Nefs tezkiyesinin başlaması, tâbiiyet noktasında.
Kişinin kalbine îmân yazılması, tâbiiyet noktasında.
Kişinin başının üzerine devrin imamının ruhunun gelip yerleşmesi, tâbiiyet noktasında.
O kişinin günahlarının sevaba çevrilmesi, tâbiiyet noktasında.
Bir taşla kaç tane kuş birden vuruluyor. Allahû Tealâ neden tâbiiyete bu kadar önem veriyor? Çünkü bütün insanlar Allah’ın kendilerine verdiği bir emanetin mirasçısıdırlar, sahibidirler. Bu emanet ruhtur. Ruh Allah’ın ruhudur.
Allahû Tealâ Secde Suresinde diyor ki:
32/SECDE-9: Summe sevvâhu ve nefeha fîhi min rûhihî ve ceale lekumus sem’a vel ebsâre vel efidete, kalîlen mâ teşkurûn(teşkurûne).
Sonra (Allah), onu dizayn etti ve onun içine (vechin, fizik vücudun içine) ruhundan üfürdü ve sizler için sem’î (işitme hassası), basar (görme hassası) ve fuad (idrak etme hassası) kıldı. Ne kadar az şükrediyorsunuz.
ve nefeha fîhi min rûhihî: Onun (insanın) içine ruhumdan üfürdüm.

(Toplanan veriler)
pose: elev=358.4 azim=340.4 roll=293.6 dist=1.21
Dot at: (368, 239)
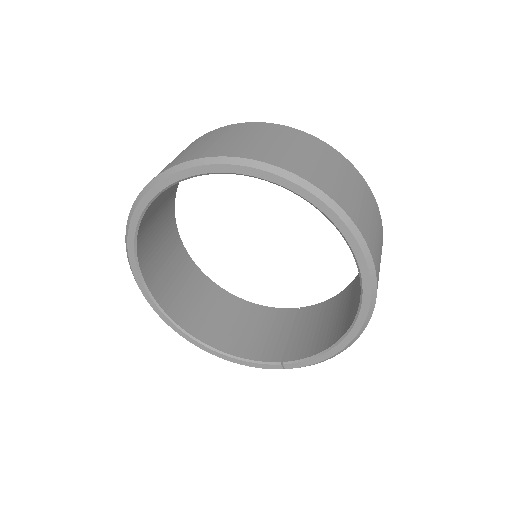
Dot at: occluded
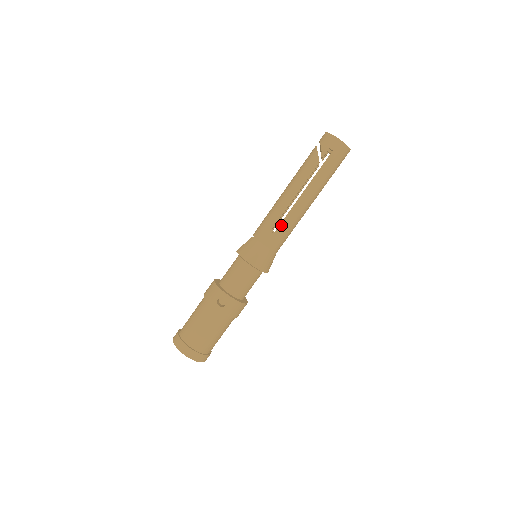
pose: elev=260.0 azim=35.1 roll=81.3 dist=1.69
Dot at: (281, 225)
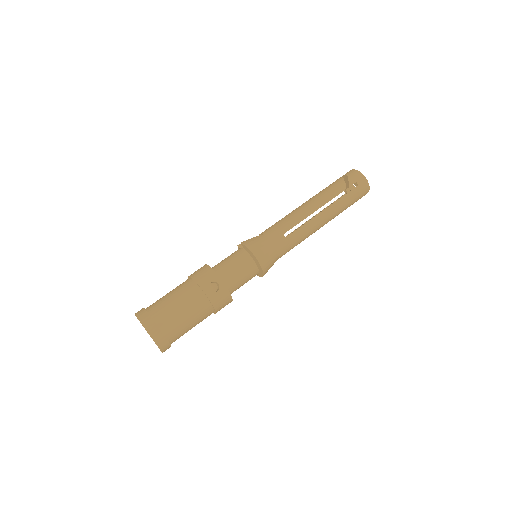
Dot at: (295, 232)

- **Alıştırma 1**:
Listede "pose: elev=260.0 azim=35.1" ifadesini içeren satırdan listenin sonuna kadar uzanan bölümü, boş satırları atlayarak numaralı bir liste hâlinde düzenle. Resimleri cevaba katma.
- **Alıştırma 2**:
Tâbiiyet üzerine metni kaldığı yerden sürdür.
Tâbiiyet üzerine metin ile liste birbirinden bağımsız malzemelerdir.

- **Çıktı 1**:
1. pose: elev=260.0 azim=35.1 roll=81.3 dist=1.69
2. Dot at: (281, 225)
3. Dot at: (295, 232)

- **Çıktı 2**:
İşte o Allah’ın üfürdüğü ruh bütün insanlar için bir emanettir ve Allahû Tealâ bütün insanlardan emanetini geri istiyor. Zumer Suresinin 53 ve 54. âyetleri de o noktadaki bir hüviyeti sergiliyor. Kişi Allah’a ulaşmayı dilemiş, hacet namazını kılmış, mürşidini görmüş ve Allah’tan mürşidini istemiş, Allahû Tealâ ona mürşidini göstermiş, kişi de ulaşıp tâbiiyetini gerçekleştirmiş. Gerçekleştiği an o kişinin bütün günahları sevaba çevrilir.
Sevgili kardeşlerim, can dostlarım, gönül dostlarım! Günahları sevaba çevrilen bir kişinin ise gideceği yer mutlak olarak cennettir.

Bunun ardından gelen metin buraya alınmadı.